Fifth, when lock-in must be avoided. The classifier profile is proprietary and not portable. A switch strategy back to deterministic routing requires re-conception.
Trade-offs
STRENGTHS
- Classifier routing can save 15-25% cost at mixed complexity
- OpenAI-compatible endpoint – minimal code effort for a pilot
- Built-in compare mode for parallel model tests
- Custom eval sets for domain-specific classifier fine-tuning
WEAKNESSES
- US hosting without EU tier – not appropriate for client PII as of May 2026
- Classifier decision opaque – audit under Art. 957a CO is harder
- USD 0.50-2 per 1M tokens markup on top of the provider token price
- Lock-in: classifier profiles are proprietary and not portable
FAQ
Does Martian work with the OpenAI library?
Yes, fully. base_url to https://withmartian.com/api/openai/v1, API key sk-martian-..., model: "router" for classifier routing or direct model name like anthropic/claude-opus-4.7. Streaming and function calling are supported depending on the upstream model.
How accurate is the classifier decision?
According to Martian benchmarks around 75-85% accuracy on published eval sets, with 15-25% cost savings at comparable answer quality versus a GPT-4o baseline.

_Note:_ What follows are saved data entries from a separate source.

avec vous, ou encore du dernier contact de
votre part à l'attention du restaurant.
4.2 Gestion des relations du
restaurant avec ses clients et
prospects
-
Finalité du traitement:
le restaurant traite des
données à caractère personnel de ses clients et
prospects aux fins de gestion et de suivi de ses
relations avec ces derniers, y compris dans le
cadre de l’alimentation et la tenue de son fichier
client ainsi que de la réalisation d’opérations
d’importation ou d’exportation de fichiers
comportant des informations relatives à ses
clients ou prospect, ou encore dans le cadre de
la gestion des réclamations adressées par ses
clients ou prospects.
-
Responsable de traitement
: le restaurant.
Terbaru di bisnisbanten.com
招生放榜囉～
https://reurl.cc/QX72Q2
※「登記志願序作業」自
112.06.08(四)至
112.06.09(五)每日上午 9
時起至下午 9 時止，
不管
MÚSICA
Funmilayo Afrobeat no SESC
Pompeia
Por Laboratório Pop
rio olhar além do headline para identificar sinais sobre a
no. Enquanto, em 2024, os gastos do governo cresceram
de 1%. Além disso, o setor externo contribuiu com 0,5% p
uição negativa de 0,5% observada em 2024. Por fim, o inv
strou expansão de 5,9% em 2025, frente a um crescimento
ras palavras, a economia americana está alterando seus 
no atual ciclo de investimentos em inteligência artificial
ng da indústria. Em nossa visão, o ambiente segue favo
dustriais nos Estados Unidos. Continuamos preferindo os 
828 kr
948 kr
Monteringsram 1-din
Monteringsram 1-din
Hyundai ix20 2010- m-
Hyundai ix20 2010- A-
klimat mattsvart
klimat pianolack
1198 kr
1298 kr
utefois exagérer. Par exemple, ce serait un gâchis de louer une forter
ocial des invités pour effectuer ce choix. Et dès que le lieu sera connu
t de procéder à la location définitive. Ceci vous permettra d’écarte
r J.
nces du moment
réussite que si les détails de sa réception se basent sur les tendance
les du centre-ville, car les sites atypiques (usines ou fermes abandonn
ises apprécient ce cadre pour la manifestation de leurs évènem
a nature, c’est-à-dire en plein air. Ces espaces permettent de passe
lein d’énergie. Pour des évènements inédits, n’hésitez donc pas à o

We could reproduce savings of 10-20% in pilot setups – accuracy depends strongly on the domain mix. For domain-specific Swiss fiduciary requests, classification is weaker than for generic chat applications.
Can I run Martian behind LiteLLM?
Technically yes: Martian can be entered in LiteLLM as a custom provider (openai-compatible, own base_url and api_key). Practically not recommended: two routing layers in sequence complicate debugging and neutralise the lock-in argument for LiteLLM (you become Martian-dependent anyway). Better: Martian standalone for non-PII research applications, LiteLLM for everything else.
How is data retention configurable?
Default 30-day storage of requests and responses for classifier improvement. With the X-Martian-No-Retention: true header, storage is disabled per request – then only metadata (token count, model, cost) is logged. A binding ZDR certificate in Swiss standard is not in place (as of May 2026).